Goal of the exercise – Please restate, word for word, the lines below that begin at the one with "left hip: (281, 257, 1)" and end at the one with "right hip: (133, 70, 9)". Leave out all other lines.

**** Data excerpts ****

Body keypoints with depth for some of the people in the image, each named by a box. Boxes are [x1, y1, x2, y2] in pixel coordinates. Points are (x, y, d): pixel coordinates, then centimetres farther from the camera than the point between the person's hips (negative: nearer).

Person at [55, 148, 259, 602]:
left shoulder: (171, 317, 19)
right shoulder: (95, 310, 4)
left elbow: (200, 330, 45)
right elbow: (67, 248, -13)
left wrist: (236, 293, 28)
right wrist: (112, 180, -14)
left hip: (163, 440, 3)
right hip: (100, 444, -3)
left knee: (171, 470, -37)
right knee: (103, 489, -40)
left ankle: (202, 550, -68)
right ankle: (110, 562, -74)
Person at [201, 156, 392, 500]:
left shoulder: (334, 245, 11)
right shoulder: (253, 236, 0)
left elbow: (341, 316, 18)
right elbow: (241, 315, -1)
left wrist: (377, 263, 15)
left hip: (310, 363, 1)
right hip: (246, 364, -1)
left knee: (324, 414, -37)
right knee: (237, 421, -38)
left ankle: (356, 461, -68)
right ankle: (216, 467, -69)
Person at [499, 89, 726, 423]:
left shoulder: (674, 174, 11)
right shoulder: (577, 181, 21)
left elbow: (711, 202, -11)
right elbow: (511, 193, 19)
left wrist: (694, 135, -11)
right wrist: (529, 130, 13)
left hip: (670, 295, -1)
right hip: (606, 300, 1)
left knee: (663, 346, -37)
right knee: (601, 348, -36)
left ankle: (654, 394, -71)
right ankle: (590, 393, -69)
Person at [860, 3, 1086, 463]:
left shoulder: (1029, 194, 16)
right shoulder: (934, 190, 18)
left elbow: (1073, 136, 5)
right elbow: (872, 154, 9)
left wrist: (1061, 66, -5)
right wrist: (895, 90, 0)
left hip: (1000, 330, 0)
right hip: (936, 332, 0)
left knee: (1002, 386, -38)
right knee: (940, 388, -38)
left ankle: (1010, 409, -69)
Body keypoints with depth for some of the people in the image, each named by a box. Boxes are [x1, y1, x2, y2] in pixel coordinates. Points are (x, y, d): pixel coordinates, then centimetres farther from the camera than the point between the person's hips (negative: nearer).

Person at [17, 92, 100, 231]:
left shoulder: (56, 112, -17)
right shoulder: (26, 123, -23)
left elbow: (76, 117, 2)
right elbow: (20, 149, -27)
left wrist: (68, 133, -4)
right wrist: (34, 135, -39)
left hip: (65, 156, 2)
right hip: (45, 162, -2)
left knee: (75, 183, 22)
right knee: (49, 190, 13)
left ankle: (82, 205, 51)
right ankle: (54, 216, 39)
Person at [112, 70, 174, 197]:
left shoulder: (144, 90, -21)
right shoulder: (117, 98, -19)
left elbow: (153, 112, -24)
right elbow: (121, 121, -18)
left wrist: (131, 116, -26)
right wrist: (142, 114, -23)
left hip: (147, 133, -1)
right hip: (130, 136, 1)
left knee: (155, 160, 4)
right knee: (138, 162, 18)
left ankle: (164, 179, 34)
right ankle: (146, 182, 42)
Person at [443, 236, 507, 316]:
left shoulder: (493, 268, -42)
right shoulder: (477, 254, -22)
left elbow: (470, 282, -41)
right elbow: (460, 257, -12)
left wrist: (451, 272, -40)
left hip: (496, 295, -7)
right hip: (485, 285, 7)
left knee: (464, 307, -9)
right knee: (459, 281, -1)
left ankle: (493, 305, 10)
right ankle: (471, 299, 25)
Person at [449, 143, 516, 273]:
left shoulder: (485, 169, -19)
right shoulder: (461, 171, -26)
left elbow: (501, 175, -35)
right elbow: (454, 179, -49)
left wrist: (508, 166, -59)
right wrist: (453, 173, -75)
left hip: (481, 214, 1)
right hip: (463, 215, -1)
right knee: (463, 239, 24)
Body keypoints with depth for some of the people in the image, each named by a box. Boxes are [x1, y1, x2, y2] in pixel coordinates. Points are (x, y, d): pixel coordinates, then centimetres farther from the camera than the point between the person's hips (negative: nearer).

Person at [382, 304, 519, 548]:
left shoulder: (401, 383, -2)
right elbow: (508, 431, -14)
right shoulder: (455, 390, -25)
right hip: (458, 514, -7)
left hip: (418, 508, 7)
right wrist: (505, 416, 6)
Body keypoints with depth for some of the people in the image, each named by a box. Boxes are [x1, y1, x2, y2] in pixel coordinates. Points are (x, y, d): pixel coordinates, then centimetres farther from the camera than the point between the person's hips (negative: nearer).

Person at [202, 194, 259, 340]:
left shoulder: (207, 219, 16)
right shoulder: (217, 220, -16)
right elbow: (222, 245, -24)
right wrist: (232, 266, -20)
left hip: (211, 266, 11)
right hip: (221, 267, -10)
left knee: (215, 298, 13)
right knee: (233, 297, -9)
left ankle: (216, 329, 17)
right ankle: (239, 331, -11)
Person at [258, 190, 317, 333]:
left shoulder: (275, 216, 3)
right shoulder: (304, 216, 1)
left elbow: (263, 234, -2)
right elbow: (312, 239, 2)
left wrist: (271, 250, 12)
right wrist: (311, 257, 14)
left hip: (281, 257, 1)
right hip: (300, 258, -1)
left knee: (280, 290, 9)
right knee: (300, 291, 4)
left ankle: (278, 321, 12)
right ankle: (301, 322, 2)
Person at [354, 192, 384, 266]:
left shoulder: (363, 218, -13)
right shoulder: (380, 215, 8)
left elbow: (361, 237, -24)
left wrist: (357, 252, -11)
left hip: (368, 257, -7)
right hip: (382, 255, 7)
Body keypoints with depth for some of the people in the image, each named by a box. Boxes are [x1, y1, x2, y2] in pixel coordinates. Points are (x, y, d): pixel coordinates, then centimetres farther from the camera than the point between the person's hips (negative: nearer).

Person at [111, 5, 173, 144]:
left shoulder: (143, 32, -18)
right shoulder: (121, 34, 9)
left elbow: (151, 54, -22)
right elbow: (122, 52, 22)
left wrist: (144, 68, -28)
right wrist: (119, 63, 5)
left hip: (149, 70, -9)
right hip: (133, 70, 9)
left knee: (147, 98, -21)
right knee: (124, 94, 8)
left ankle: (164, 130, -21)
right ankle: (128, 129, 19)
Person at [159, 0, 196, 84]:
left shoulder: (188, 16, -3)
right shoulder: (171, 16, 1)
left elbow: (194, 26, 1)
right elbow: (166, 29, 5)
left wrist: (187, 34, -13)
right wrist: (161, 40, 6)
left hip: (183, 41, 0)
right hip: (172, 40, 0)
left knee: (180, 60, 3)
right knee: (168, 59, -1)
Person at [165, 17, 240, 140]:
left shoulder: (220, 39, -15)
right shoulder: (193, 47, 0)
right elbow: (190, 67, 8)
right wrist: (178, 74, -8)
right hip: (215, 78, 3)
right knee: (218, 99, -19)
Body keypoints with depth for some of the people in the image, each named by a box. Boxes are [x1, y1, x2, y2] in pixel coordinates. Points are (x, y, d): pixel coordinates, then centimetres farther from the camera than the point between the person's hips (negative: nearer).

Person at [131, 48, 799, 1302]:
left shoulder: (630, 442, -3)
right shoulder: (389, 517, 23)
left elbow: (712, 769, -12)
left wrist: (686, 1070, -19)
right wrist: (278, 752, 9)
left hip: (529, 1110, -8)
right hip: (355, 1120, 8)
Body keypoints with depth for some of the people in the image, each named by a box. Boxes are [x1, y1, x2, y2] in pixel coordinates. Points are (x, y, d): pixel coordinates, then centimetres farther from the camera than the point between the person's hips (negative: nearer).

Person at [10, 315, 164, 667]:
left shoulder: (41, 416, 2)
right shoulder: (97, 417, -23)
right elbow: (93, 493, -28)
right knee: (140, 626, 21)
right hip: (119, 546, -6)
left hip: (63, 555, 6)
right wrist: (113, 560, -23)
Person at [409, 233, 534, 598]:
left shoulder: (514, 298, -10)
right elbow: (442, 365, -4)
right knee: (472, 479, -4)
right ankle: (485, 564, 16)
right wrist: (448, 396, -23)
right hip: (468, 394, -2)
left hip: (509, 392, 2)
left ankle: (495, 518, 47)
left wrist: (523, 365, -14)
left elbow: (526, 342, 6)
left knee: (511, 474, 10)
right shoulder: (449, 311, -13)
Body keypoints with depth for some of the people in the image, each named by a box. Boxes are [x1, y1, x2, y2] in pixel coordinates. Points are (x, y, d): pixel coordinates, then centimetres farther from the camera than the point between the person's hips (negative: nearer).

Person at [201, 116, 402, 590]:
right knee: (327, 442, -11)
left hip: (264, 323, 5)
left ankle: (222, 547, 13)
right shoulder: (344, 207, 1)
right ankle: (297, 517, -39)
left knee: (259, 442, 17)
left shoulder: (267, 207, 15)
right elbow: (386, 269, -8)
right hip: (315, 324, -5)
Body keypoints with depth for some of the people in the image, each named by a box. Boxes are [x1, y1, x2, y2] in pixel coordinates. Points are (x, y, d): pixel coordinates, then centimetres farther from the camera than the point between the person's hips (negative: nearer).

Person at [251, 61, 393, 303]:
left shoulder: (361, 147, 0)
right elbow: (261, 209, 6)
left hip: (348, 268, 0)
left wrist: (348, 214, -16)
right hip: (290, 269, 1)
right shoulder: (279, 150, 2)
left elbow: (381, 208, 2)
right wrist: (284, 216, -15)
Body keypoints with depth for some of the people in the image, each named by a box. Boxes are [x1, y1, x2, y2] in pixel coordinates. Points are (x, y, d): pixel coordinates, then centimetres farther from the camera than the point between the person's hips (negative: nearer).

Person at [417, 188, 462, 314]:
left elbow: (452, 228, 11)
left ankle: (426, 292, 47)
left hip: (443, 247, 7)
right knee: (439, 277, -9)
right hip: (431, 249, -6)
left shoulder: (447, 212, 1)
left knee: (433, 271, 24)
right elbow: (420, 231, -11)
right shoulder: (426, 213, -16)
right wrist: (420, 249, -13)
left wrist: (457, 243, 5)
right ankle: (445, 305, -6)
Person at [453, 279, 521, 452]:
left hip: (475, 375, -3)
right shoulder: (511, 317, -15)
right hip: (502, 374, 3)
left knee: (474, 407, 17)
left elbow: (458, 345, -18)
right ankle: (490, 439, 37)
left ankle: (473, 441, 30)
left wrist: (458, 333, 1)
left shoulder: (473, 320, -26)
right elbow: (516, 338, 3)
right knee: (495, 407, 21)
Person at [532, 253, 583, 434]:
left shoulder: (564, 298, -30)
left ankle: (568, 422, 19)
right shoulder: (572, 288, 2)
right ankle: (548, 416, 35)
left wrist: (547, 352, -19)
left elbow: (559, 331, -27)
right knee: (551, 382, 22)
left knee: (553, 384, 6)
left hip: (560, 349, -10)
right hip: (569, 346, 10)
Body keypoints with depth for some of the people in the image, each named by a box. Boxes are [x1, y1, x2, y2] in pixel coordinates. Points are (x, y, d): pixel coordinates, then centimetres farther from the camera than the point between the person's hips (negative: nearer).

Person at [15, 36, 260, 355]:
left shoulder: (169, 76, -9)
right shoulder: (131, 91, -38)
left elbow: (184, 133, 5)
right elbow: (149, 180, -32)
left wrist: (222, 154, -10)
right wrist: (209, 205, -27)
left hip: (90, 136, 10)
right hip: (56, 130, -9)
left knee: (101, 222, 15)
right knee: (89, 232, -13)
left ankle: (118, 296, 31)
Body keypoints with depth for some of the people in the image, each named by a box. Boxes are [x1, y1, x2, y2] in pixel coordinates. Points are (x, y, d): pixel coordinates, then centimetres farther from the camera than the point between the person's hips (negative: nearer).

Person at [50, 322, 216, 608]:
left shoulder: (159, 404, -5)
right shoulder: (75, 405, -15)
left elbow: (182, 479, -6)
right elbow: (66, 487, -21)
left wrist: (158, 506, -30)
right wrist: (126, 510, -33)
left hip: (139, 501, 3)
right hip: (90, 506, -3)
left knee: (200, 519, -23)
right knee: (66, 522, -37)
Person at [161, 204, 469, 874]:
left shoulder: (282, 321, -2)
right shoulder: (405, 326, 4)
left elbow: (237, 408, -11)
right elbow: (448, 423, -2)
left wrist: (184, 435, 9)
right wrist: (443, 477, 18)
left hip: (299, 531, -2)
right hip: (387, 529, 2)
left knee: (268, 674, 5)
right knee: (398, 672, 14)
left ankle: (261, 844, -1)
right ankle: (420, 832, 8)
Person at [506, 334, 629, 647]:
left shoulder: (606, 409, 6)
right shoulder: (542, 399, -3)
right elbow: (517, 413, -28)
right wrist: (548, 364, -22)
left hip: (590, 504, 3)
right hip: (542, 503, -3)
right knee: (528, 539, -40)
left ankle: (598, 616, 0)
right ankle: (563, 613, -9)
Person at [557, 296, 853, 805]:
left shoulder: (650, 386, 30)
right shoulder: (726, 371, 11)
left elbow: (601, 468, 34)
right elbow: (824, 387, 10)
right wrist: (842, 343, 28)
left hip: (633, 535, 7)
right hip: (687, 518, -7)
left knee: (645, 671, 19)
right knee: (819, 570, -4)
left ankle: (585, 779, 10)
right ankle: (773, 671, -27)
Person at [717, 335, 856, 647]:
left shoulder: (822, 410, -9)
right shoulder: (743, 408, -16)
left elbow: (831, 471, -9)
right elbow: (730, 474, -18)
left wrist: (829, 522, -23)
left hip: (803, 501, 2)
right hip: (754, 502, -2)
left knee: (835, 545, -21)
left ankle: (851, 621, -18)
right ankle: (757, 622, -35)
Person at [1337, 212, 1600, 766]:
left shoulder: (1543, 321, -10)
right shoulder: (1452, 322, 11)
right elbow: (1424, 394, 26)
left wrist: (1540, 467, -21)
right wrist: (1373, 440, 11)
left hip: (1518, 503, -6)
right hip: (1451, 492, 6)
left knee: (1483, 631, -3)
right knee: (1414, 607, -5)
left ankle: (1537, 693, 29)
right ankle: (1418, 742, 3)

****

Finished task –
left hip: (281, 257, 1)
right hip: (300, 258, -1)
left knee: (280, 290, 9)
right knee: (300, 291, 4)
left ankle: (278, 321, 12)
right ankle: (301, 322, 2)
Person at [354, 192, 384, 266]:
left shoulder: (363, 218, -13)
right shoulder: (380, 215, 8)
left elbow: (361, 237, -24)
left wrist: (357, 252, -11)
left hip: (368, 257, -7)
right hip: (382, 255, 7)
Body keypoints with depth for some of the people in the image, each named by a box. Boxes are [x1, y1, x2, y2] in pixel coordinates. Points are (x, y, d): pixel coordinates, then centimetres farther from the camera than the point between the person's hips (negative: nearer).

Person at [111, 5, 173, 144]:
left shoulder: (143, 32, -18)
right shoulder: (121, 34, 9)
left elbow: (151, 54, -22)
right elbow: (122, 52, 22)
left wrist: (144, 68, -28)
right wrist: (119, 63, 5)
left hip: (149, 70, -9)
right hip: (133, 70, 9)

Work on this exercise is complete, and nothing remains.